→ **TO-DO ITEM**
Should any entry include an image, skip the image and copy the entry exactly.

(Records excerpted from a collection)

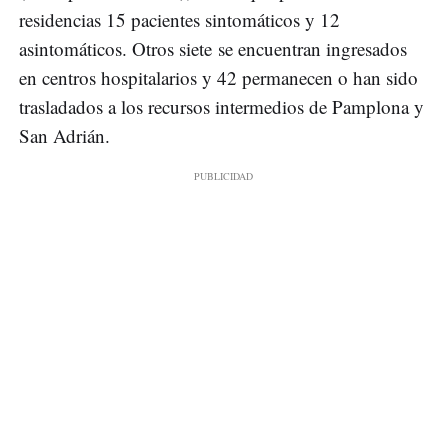
residencias 15 pacientes sintomáticos y 12
asintomáticos. Otros siete se encuentran ingresados
en centros hospitalarios y 42 permanecen o han sido
trasladados a los recursos intermedios de Pamplona y
San Adrián.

→ **TASK SOLUTION**
residencias 15 pacientes sintomáticos y 12
asintomáticos. Otros siete se encuentran ingresados
en centros hospitalarios y 42 permanecen o han sido
trasladados a los recursos intermedios de Pamplona y
San Adrián.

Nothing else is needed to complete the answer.